### Passage to read:
____

Good morning.
Good news, bad news for all you EV fans. Let’s start with the good news: sale!
If you’ve read our newsletters this week (and why wouldn’t you?), you saw our coverage of Fisker, the fledgling luxury EV startup that had a partnership deal with a larger automaker fall through and is reportedly on the brink of bankruptcy. Only a few days ago, its Ocean SUV Extreme was priced at $62,000 and its Ocean Sport at $39,000. Well, now with the company facing uncertainty, those same cars are selling for just $37,000 and $25,000, respectively. Now the bad news: Popular YouTuber Marques Brownlee featured the Ocean last month in a video titled, “This is the Worst Car I’ve Ever Reviewed,” pointing out, among other things, that the car didn’t even have a glove box. Still, at those prices, it’s almost like they’re normal cars or something.
As Scandals Mount, Sportsbooks Team Up to Tackle ‘Problem Gambling’

If the gaming industry knows anything, it’s how to hedge a bet.
On Wednesday, a collection of the biggest US sports betting groups, including FanDuel and DraftKings, announced they are joining together to combat “problem gambling,” forming the Responsible Online Gaming Association (ROGA) — just as the industry faces a torrent of high-profile scandals.
One Man’s Problem…
The sports betting industry continues to explode. In fact, in the minutes leading up to this year’s Super Bowl, bettors were recording nearly 15,000 transactions per second with major sports books, according to data collected and analyzed by cybersecurity firm GeoComply. But, as with any vice, the rise of legalized gambling comes with a social cost. An estimated 2 million US adults meet the criteria for a severe gambling problem, according to the National Council on Problem Gambling, while up to 8 million more could be considered to have a mild or moderate problem.

____

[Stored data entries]
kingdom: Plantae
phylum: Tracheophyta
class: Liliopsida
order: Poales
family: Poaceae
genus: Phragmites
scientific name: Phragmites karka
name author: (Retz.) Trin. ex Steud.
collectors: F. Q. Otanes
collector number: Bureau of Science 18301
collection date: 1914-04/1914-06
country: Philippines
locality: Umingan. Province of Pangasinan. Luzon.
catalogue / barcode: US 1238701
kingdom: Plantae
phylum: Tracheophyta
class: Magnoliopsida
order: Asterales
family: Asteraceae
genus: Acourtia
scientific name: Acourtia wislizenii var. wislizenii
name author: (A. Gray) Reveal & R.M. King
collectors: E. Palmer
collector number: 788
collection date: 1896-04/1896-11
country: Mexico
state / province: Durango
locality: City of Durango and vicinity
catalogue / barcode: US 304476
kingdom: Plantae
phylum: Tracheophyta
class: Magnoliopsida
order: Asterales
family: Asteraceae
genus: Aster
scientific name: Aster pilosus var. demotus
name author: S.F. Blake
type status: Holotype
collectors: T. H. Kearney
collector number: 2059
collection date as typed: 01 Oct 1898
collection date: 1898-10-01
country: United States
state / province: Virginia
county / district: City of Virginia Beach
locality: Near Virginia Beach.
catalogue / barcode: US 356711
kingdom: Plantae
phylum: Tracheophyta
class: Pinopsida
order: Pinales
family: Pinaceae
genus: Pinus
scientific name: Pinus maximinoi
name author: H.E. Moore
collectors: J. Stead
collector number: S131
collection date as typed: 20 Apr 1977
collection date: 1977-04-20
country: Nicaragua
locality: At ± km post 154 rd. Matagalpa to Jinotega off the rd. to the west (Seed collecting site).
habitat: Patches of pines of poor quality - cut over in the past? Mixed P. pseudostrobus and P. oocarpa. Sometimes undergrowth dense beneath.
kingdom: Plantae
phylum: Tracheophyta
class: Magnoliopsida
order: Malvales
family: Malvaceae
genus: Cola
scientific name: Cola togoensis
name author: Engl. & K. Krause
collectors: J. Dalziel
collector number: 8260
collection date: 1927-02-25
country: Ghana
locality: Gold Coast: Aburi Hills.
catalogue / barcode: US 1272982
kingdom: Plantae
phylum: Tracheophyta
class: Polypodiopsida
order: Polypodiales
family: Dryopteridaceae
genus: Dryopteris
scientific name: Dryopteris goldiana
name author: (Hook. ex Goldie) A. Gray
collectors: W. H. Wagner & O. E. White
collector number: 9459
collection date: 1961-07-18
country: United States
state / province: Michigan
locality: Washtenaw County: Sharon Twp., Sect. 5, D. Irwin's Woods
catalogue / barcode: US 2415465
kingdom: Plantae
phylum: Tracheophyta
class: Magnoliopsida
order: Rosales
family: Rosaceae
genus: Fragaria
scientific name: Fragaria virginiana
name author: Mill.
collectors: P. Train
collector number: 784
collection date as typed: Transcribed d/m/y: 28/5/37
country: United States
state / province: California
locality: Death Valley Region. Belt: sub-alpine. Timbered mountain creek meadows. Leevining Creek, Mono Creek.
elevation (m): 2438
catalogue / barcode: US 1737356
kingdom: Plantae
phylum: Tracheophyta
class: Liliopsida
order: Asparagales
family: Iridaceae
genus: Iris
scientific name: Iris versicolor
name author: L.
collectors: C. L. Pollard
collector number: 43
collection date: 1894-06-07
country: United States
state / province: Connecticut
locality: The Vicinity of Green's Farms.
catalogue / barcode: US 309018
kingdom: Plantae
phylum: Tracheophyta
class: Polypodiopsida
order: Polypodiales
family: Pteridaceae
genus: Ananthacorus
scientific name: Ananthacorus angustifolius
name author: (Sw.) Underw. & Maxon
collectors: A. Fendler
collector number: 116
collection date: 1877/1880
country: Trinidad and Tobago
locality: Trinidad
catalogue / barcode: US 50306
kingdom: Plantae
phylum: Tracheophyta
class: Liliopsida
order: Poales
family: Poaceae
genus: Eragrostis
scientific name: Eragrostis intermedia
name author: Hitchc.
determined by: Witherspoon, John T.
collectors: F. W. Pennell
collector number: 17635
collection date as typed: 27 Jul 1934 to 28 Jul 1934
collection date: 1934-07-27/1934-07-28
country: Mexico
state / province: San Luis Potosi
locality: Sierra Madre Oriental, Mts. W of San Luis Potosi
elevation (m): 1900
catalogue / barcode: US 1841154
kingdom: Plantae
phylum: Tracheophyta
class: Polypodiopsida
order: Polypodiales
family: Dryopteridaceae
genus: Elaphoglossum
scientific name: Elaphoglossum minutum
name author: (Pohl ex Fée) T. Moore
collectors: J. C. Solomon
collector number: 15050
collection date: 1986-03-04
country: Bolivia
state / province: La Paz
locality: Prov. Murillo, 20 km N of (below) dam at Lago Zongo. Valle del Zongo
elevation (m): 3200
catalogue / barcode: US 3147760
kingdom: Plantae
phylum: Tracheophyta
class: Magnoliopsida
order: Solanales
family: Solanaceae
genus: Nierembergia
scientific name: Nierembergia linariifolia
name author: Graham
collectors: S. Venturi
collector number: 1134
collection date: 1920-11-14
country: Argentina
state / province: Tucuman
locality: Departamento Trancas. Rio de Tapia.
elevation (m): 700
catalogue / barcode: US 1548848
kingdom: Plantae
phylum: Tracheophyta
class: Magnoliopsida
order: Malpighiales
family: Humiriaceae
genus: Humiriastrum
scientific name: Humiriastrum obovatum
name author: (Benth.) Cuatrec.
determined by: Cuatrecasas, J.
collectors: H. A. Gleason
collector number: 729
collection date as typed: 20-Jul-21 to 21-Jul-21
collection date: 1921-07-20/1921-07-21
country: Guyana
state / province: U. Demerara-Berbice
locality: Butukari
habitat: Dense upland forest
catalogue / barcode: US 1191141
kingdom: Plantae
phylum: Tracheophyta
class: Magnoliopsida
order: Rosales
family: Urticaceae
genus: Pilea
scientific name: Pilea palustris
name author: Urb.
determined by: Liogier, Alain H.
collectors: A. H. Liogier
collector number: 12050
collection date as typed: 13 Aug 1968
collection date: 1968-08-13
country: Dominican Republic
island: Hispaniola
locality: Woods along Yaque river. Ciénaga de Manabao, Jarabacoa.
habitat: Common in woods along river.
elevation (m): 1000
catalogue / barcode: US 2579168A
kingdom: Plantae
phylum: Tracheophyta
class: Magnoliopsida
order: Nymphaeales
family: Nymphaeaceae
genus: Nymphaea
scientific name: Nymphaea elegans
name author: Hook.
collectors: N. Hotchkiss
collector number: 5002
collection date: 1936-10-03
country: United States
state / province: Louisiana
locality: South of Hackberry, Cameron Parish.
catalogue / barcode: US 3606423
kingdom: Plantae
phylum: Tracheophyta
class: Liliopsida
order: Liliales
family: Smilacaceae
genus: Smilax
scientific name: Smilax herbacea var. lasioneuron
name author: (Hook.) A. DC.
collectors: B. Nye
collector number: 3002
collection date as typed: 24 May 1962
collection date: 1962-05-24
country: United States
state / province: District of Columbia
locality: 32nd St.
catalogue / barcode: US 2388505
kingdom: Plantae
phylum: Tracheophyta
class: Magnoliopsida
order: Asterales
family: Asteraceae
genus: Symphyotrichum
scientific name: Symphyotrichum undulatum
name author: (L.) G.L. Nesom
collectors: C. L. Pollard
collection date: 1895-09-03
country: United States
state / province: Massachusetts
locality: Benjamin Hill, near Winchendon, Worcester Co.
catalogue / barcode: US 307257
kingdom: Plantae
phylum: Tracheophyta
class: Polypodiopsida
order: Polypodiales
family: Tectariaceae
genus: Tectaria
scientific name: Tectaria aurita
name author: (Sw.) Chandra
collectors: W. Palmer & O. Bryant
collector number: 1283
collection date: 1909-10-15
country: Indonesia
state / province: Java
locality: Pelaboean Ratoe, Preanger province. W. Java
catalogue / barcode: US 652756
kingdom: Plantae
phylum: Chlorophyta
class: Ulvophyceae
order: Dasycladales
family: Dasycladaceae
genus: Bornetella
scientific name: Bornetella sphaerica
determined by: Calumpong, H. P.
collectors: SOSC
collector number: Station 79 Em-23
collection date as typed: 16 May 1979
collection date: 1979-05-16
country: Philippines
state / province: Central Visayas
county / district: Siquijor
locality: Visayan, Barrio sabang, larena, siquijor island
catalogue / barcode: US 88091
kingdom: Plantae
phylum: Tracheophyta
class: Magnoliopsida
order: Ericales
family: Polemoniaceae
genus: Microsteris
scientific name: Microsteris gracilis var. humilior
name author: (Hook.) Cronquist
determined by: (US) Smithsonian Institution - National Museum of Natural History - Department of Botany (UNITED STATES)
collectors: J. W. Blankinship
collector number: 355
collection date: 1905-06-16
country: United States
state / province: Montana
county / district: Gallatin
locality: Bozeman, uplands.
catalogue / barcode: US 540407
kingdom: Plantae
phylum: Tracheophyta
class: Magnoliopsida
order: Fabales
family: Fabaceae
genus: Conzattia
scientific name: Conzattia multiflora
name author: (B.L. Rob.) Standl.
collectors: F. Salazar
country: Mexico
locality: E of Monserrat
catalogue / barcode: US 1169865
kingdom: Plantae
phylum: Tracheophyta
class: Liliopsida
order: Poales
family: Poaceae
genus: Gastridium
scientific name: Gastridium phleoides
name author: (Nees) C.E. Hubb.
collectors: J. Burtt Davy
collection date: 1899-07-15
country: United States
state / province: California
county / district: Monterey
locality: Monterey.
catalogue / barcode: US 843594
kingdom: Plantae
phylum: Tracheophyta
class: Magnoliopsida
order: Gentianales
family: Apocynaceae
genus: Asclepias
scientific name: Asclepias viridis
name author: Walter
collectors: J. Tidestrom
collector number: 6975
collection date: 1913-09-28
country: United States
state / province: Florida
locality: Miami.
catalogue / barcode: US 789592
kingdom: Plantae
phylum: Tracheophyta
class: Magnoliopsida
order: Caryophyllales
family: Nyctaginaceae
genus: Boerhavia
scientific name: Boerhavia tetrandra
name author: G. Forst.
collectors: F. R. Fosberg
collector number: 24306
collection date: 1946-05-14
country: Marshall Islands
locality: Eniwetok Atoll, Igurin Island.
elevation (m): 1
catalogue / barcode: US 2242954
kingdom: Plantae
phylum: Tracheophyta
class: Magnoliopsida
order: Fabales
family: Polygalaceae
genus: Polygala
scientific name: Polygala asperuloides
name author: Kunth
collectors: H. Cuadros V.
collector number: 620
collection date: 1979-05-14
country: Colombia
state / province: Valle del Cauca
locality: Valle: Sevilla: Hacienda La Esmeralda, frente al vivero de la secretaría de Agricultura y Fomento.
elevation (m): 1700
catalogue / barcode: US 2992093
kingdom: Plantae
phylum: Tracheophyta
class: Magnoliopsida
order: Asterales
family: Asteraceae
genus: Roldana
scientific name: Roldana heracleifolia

____

### Task to complete:
According to the newsletter, how many transactions per second were bettors recording with major sports books in the minutes before this year's Super Bowl?

### Solution for this exercise:
Nearly 15,000.